Another limitation of this study is its retrospective nature with all the caveats that accompany such a study design. For instance, centres/operators with unsuccessful procedures may have declined to join the registry. It is also uncertain if the good results reported in this study can be reproduced by centres/operators with less extensive peripheral vascular intervention experience. Nonetheless, the authors must be congratulated for publishing the largest cohort of (Asian) patients undergoing EVT for a relatively rare but important clinical condition. One other important unanswered question is whether the use of covered stents, as compared to bare metal stents (used in the present study), in distal aortic occlusions would produce better outcomes, as suggested by some studies3,15,16.

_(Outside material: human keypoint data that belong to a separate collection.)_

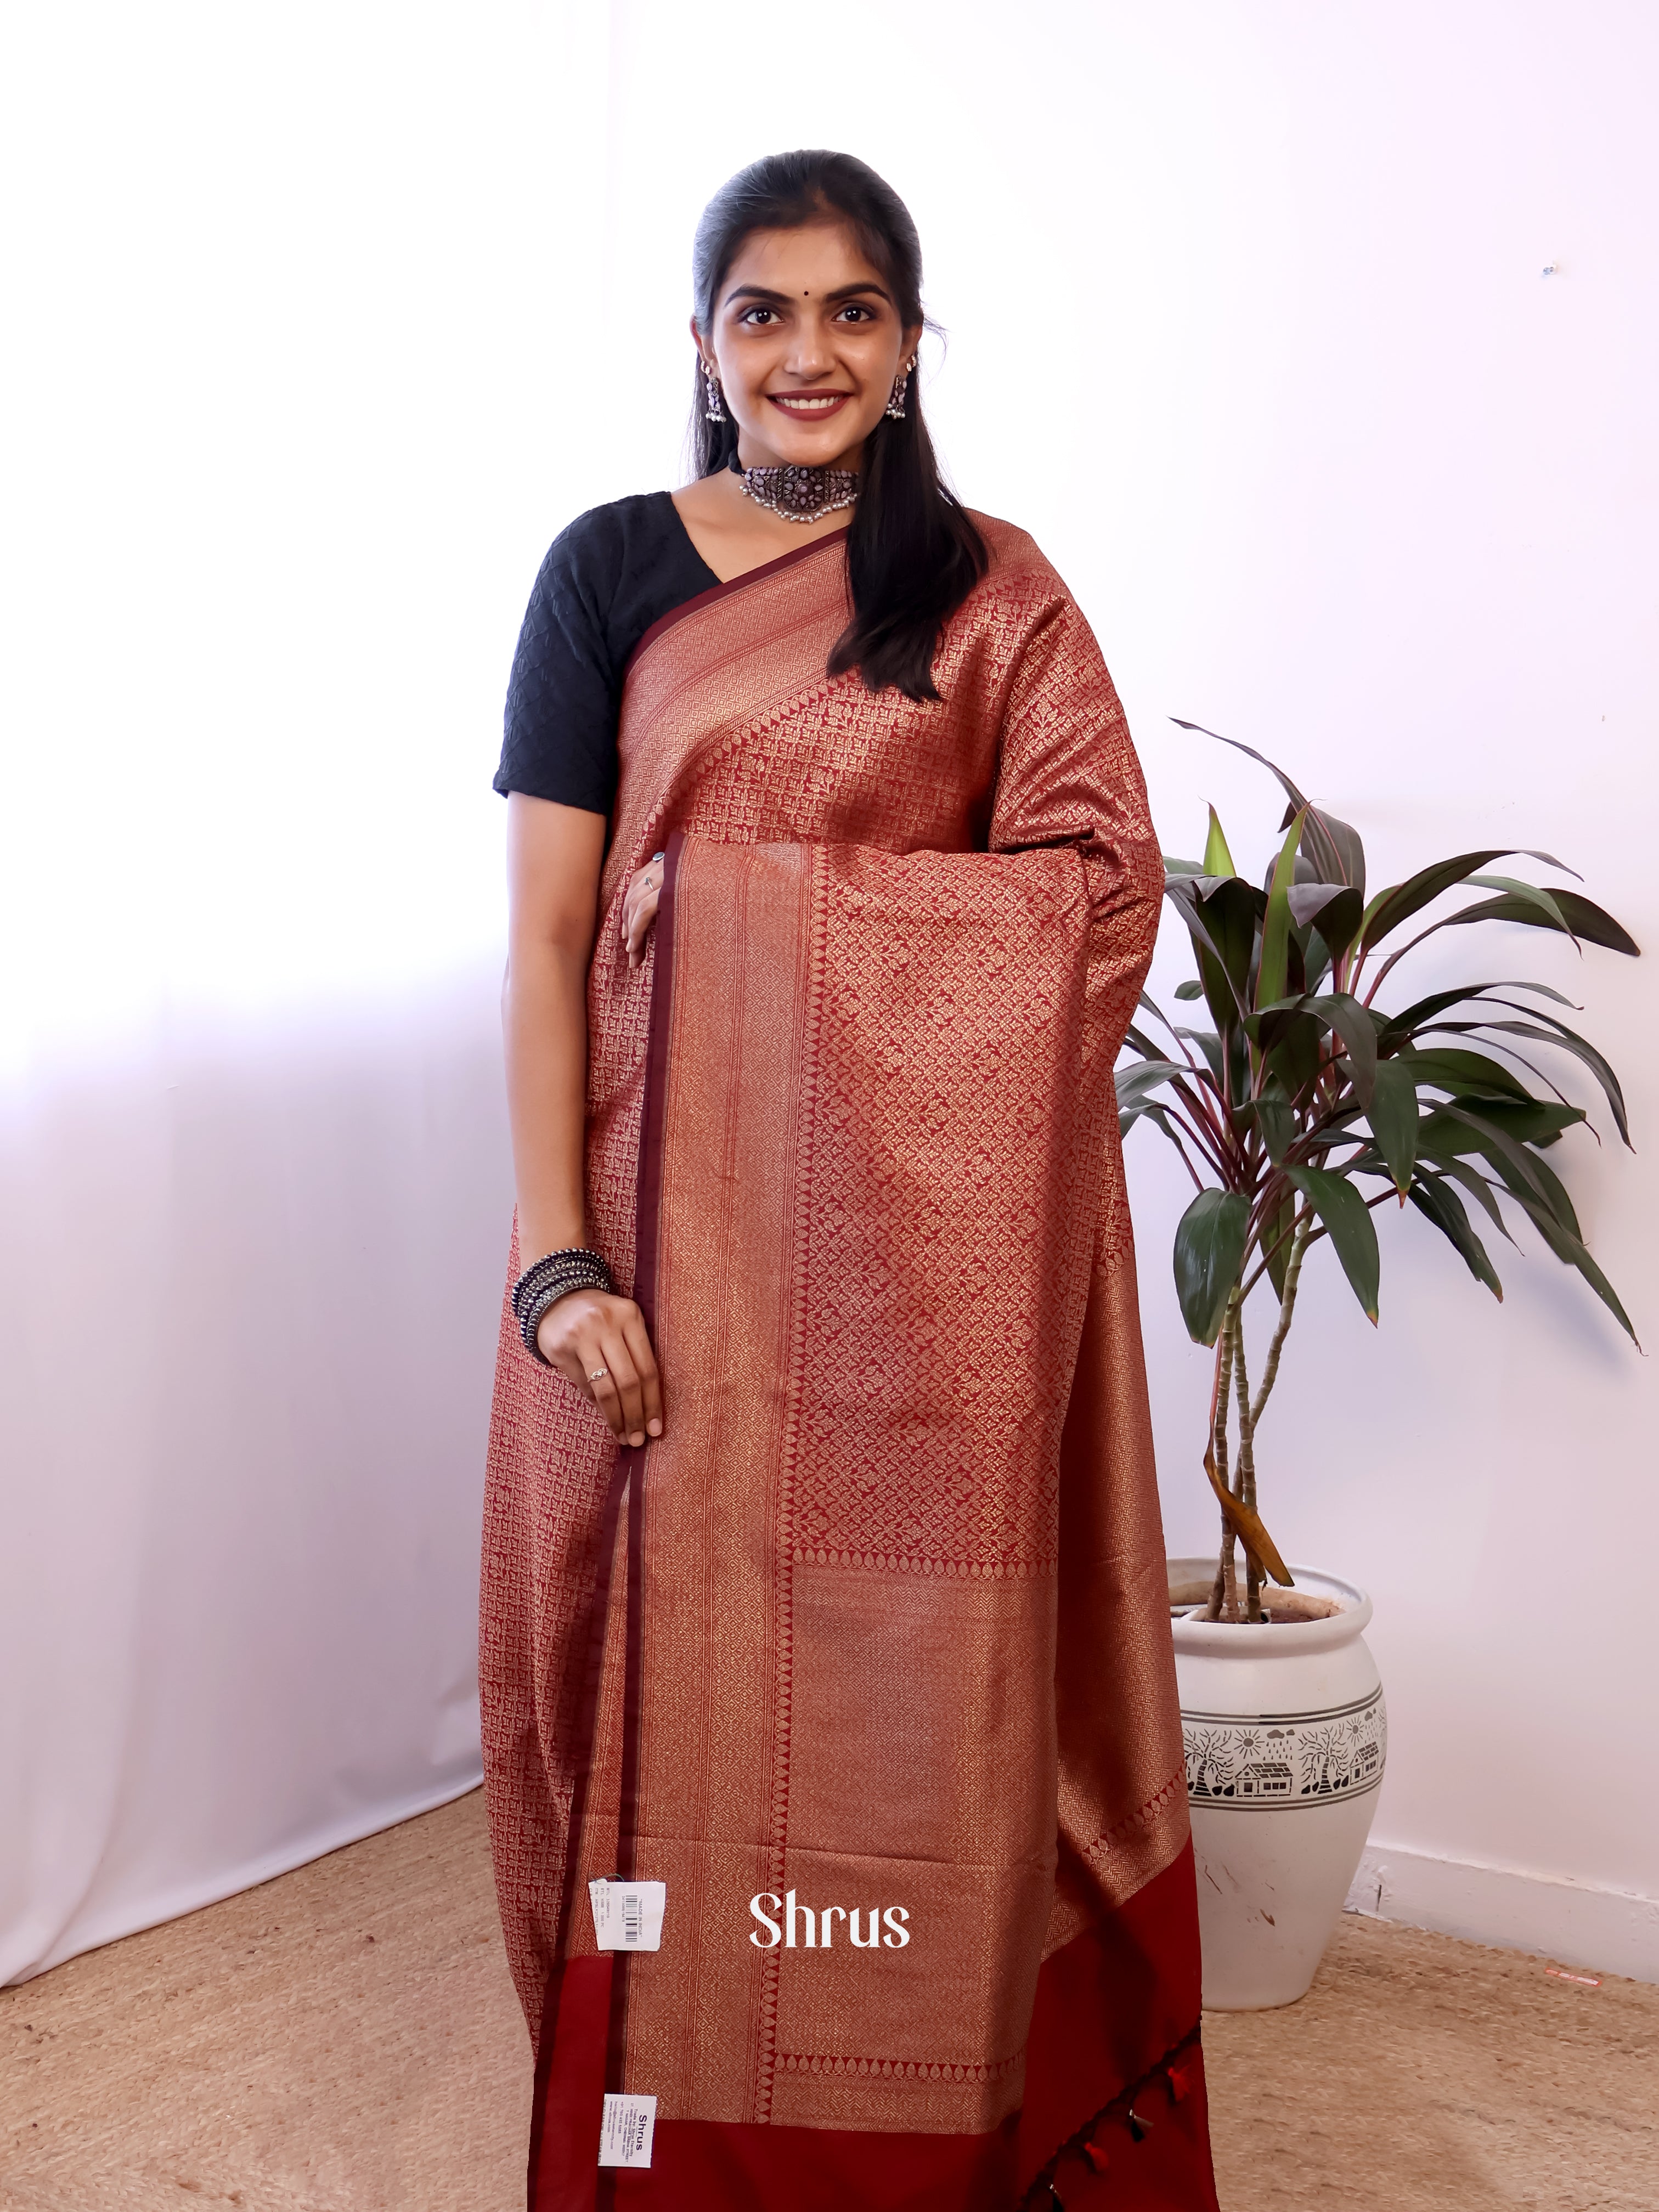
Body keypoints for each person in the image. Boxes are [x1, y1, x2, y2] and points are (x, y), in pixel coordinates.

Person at [483, 148, 1218, 2212]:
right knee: (613, 1686)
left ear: (908, 347)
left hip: (921, 1290)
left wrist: (756, 919)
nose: (807, 353)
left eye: (852, 312)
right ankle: (658, 2136)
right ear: (705, 348)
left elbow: (1095, 892)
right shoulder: (611, 567)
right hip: (651, 1236)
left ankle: (902, 2136)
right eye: (762, 312)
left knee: (911, 1710)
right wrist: (556, 1263)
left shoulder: (992, 587)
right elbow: (550, 940)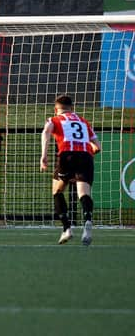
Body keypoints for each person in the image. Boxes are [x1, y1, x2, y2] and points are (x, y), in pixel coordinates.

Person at [40, 95, 100, 246]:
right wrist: (86, 152)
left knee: (57, 191)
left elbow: (46, 132)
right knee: (83, 193)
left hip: (67, 155)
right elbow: (98, 147)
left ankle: (67, 228)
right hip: (86, 156)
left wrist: (44, 156)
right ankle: (87, 221)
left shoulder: (54, 120)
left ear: (56, 109)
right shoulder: (84, 121)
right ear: (72, 108)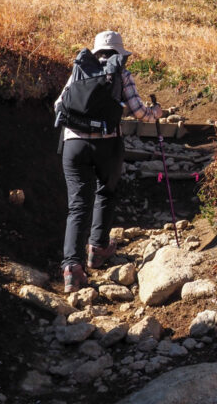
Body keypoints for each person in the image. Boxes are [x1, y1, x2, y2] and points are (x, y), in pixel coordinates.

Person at [55, 30, 161, 293]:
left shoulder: (79, 69)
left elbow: (59, 104)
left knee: (77, 206)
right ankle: (98, 248)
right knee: (106, 191)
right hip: (106, 143)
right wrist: (155, 112)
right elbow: (139, 113)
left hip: (73, 144)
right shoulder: (121, 73)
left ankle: (72, 268)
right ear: (119, 54)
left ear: (96, 51)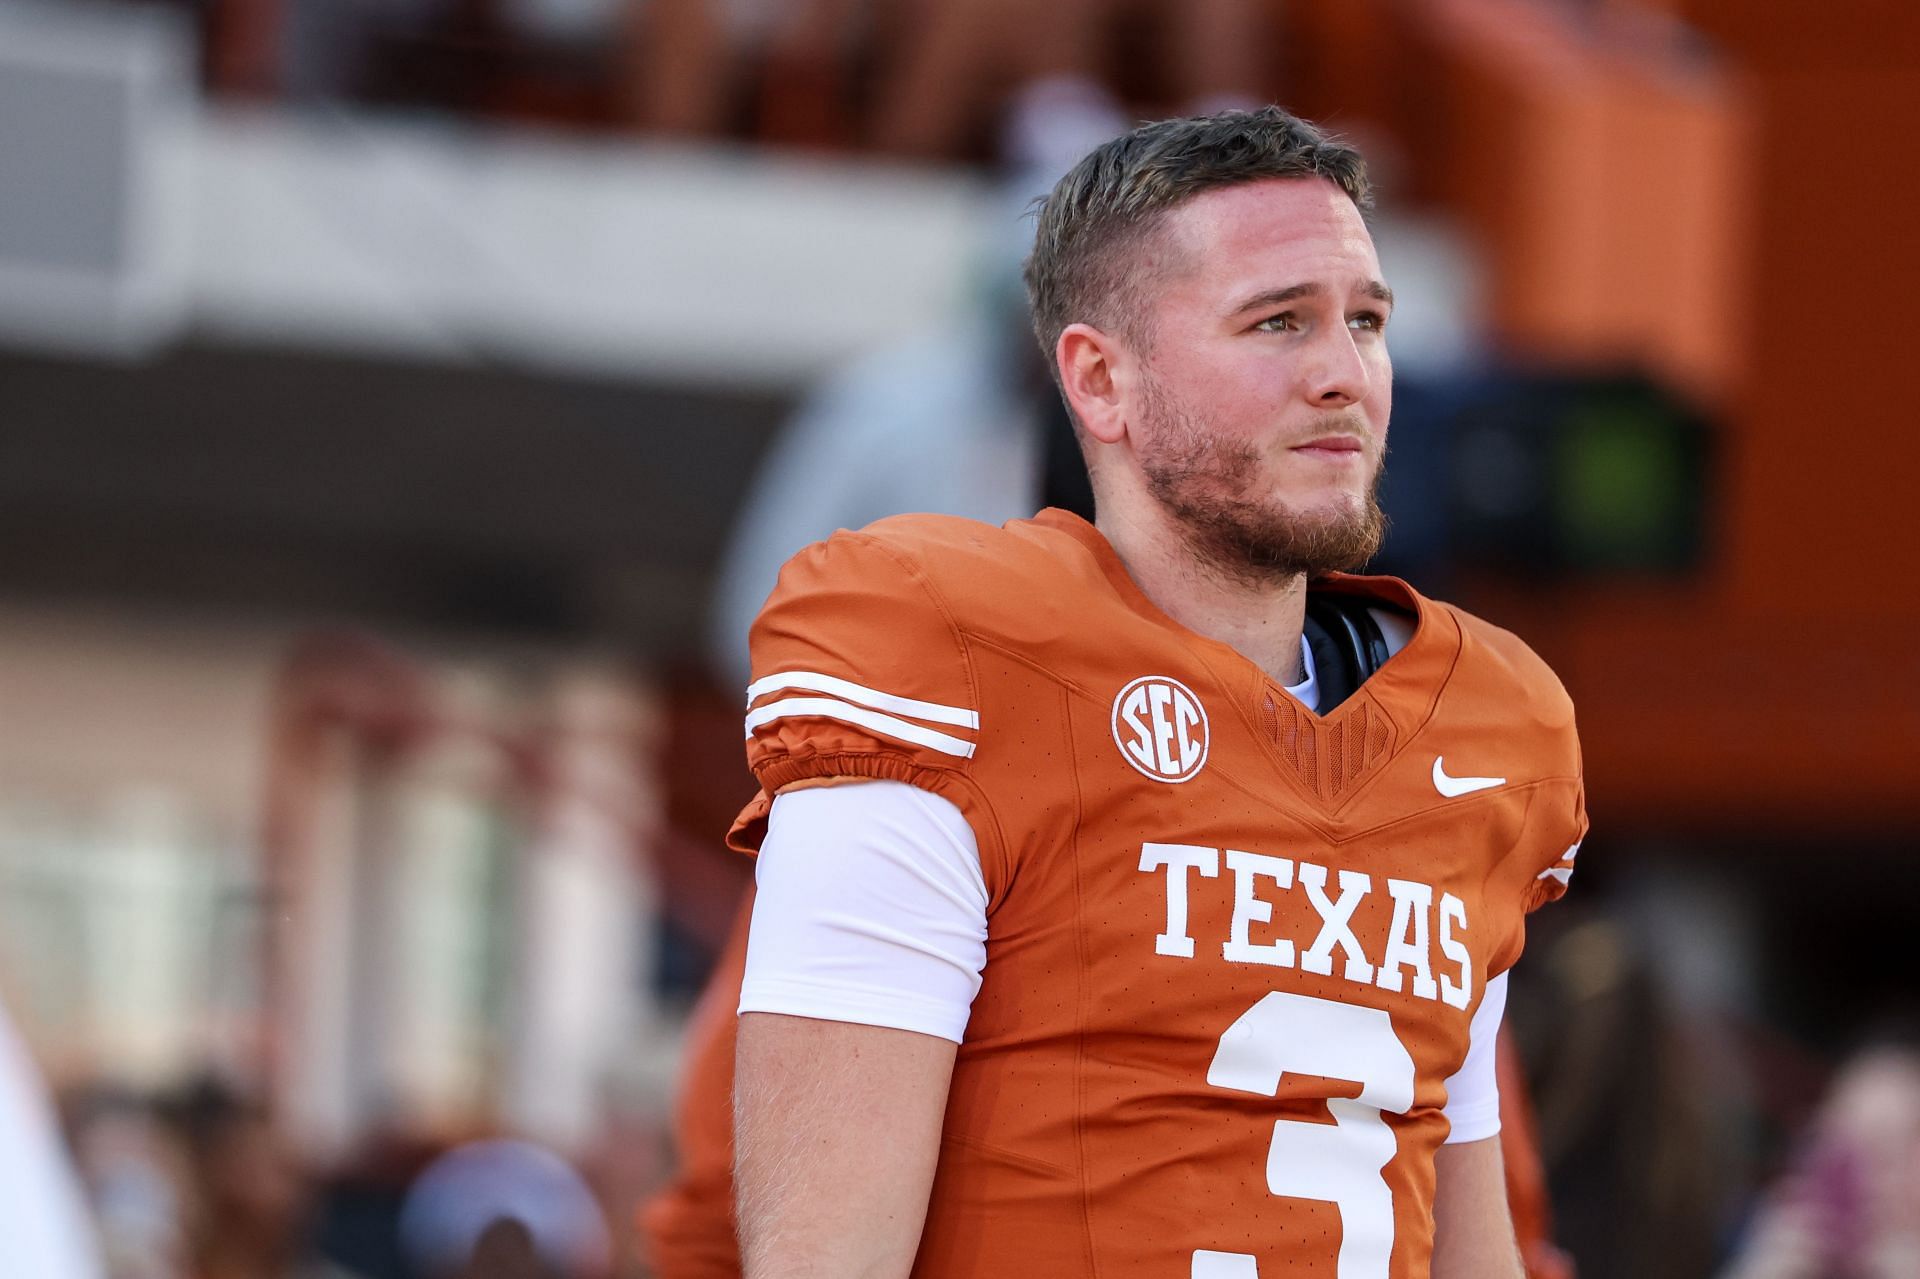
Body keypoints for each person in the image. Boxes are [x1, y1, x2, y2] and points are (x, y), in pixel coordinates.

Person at [722, 106, 1586, 1278]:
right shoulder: (951, 655)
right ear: (1101, 380)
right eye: (1278, 322)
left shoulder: (1492, 728)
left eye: (1367, 322)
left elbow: (1469, 1248)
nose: (1345, 375)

In summary, the current study adds to our understanding of EVT for distal (infrarenal) aortic occlusions with or without iliac artery occlusions. As the body of evidence grows, and as technology, techniques and outcomes continue to improve, it is conceivable that EVT for distal aortic occlusion may become the initial therapy of choice for all patients and not just limited to those at increased surgical risk3. This would be particularly relevant for experienced centres/operators as the technical success rate of EVT is high and procedural risk and complication rates appear to be low. Further high-quality and long-term data would be required for such a paradigm shift to occur.
Conflict of interest statement
The author has no conflicts of interest to declare.